▸ Excerpts from a dataset
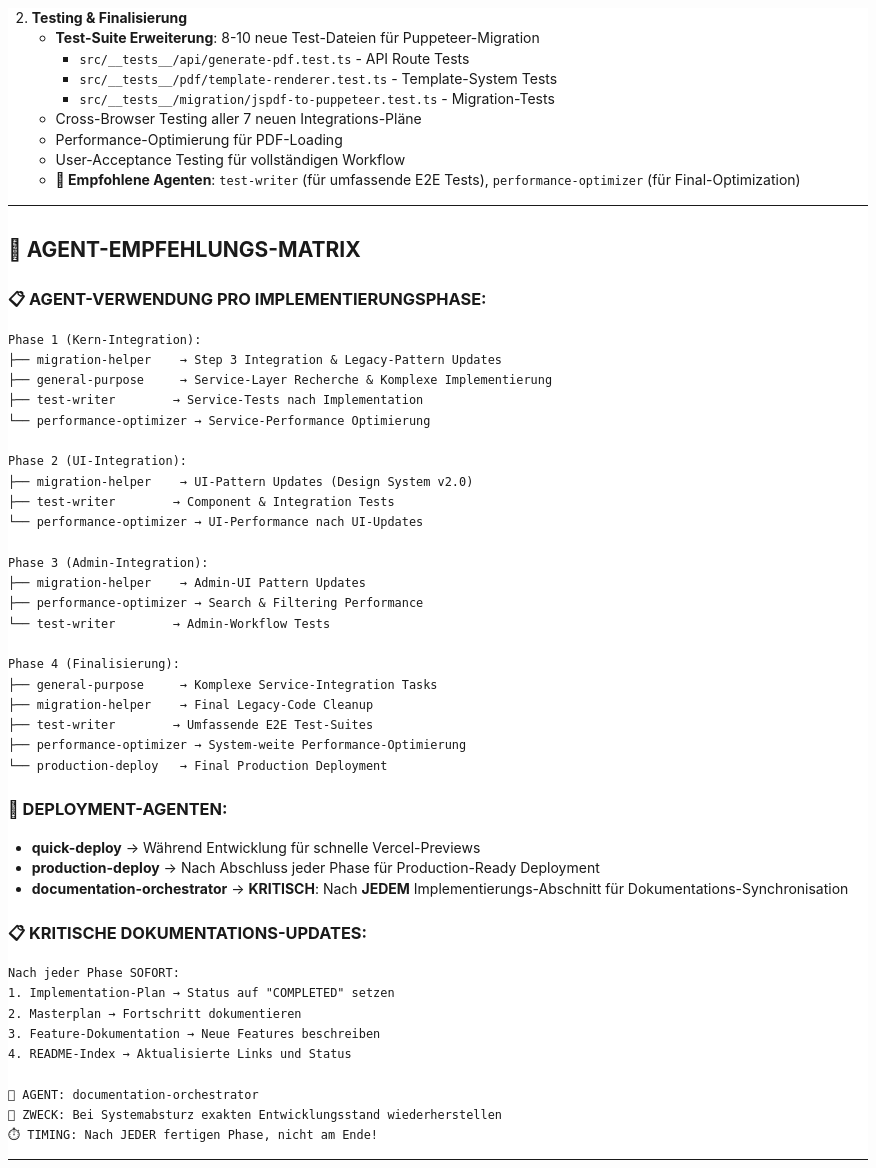 2. **Testing & Finalisierung**
   - **Test-Suite Erweiterung**: 8-10 neue Test-Dateien für Puppeteer-Migration
     - `src/__tests__/api/generate-pdf.test.ts` - API Route Tests
     - `src/__tests__/pdf/template-renderer.test.ts` - Template-System Tests  
     - `src/__tests__/migration/jspdf-to-puppeteer.test.ts` - Migration-Tests
   - Cross-Browser Testing aller 7 neuen Integrations-Pläne
   - Performance-Optimierung für PDF-Loading
   - User-Acceptance Testing für vollständigen Workflow
   - **🤖 Empfohlene Agenten**: `test-writer` (für umfassende E2E Tests), `performance-optimizer` (für Final-Optimization)

---

## 🤖 **AGENT-EMPFEHLUNGS-MATRIX**

### **📋 AGENT-VERWENDUNG PRO IMPLEMENTIERUNGSPHASE:**

```
Phase 1 (Kern-Integration):
├── migration-helper    → Step 3 Integration & Legacy-Pattern Updates
├── general-purpose     → Service-Layer Recherche & Komplexe Implementierung
├── test-writer        → Service-Tests nach Implementation
└── performance-optimizer → Service-Performance Optimierung

Phase 2 (UI-Integration):
├── migration-helper    → UI-Pattern Updates (Design System v2.0)
├── test-writer        → Component & Integration Tests
└── performance-optimizer → UI-Performance nach UI-Updates

Phase 3 (Admin-Integration):
├── migration-helper    → Admin-UI Pattern Updates
├── performance-optimizer → Search & Filtering Performance
└── test-writer        → Admin-Workflow Tests

Phase 4 (Finalisierung):
├── general-purpose     → Komplexe Service-Integration Tasks
├── migration-helper    → Final Legacy-Code Cleanup
├── test-writer        → Umfassende E2E Test-Suites
├── performance-optimizer → System-weite Performance-Optimierung
└── production-deploy   → Final Production Deployment
```

### **🎯 DEPLOYMENT-AGENTEN:**
- **quick-deploy** → Während Entwicklung für schnelle Vercel-Previews
- **production-deploy** → Nach Abschluss jeder Phase für Production-Ready Deployment
- **documentation-orchestrator** → **KRITISCH**: Nach **JEDEM** Implementierungs-Abschnitt für Dokumentations-Synchronisation

### **📋 KRITISCHE DOKUMENTATIONS-UPDATES:**
```
Nach jeder Phase SOFORT:
1. Implementation-Plan → Status auf "COMPLETED" setzen
2. Masterplan → Fortschritt dokumentieren  
3. Feature-Dokumentation → Neue Features beschreiben
4. README-Index → Aktualisierte Links und Status

🤖 AGENT: documentation-orchestrator
🚨 ZWECK: Bei Systemabsturz exakten Entwicklungsstand wiederherstellen
⏱️ TIMING: Nach JEDER fertigen Phase, nicht am Ende!
```

---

▸ YOUR INSTRUCTIONS
For this exercise, return the records above in full and exactly, omitting the images.

▸ ANSWER SPACE
 2. **Testing & Finalisierung**
   - **Test-Suite Erweiterung**: 8-10 neue Test-Dateien für Puppeteer-Migration
     - `src/__tests__/api/generate-pdf.test.ts` - API Route Tests
     - `src/__tests__/pdf/template-renderer.test.ts` - Template-System Tests  
     - `src/__tests__/migration/jspdf-to-puppeteer.test.ts` - Migration-Tests
   - Cross-Browser Testing aller 7 neuen Integrations-Pläne
   - Performance-Optimierung für PDF-Loading
   - User-Acceptance Testing für vollständigen Workflow
   - **🤖 Empfohlene Agenten**: `test-writer` (für umfassende E2E Tests), `performance-optimizer` (für Final-Optimization)

---

## 🤖 **AGENT-EMPFEHLUNGS-MATRIX**

### **📋 AGENT-VERWENDUNG PRO IMPLEMENTIERUNGSPHASE:**

```
Phase 1 (Kern-Integration):
├── migration-helper    → Step 3 Integration & Legacy-Pattern Updates
├── general-purpose     → Service-Layer Recherche & Komplexe Implementierung
├── test-writer        → Service-Tests nach Implementation
└── performance-optimizer → Service-Performance Optimierung

Phase 2 (UI-Integration):
├── migration-helper    → UI-Pattern Updates (Design System v2.0)
├── test-writer        → Component & Integration Tests
└── performance-optimizer → UI-Performance nach UI-Updates

Phase 3 (Admin-Integration):
├── migration-helper    → Admin-UI Pattern Updates
├── performance-optimizer → Search & Filtering Performance
└── test-writer        → Admin-Workflow Tests

Phase 4 (Finalisierung):
├── general-purpose     → Komplexe Service-Integration Tasks
├── migration-helper    → Final Legacy-Code Cleanup
├── test-writer        → Umfassende E2E Test-Suites
├── performance-optimizer → System-weite Performance-Optimierung
└── production-deploy   → Final Production Deployment
```

### **🎯 DEPLOYMENT-AGENTEN:**
- **quick-deploy** → Während Entwicklung für schnelle Vercel-Previews
- **production-deploy** → Nach Abschluss jeder Phase für Production-Ready Deployment
- **documentation-orchestrator** → **KRITISCH**: Nach **JEDEM** Implementierungs-Abschnitt für Dokumentations-Synchronisation

### **📋 KRITISCHE DOKUMENTATIONS-UPDATES:**
```
Nach jeder Phase SOFORT:
1. Implementation-Plan → Status auf "COMPLETED" setzen
2. Masterplan → Fortschritt dokumentieren  
3. Feature-Dokumentation → Neue Features beschreiben
4. README-Index → Aktualisierte Links und Status

🤖 AGENT: documentation-orchestrator
🚨 ZWECK: Bei Systemabsturz exakten Entwicklungsstand wiederherstellen
⏱️ TIMING: Nach JEDER fertigen Phase, nicht am Ende!
```

---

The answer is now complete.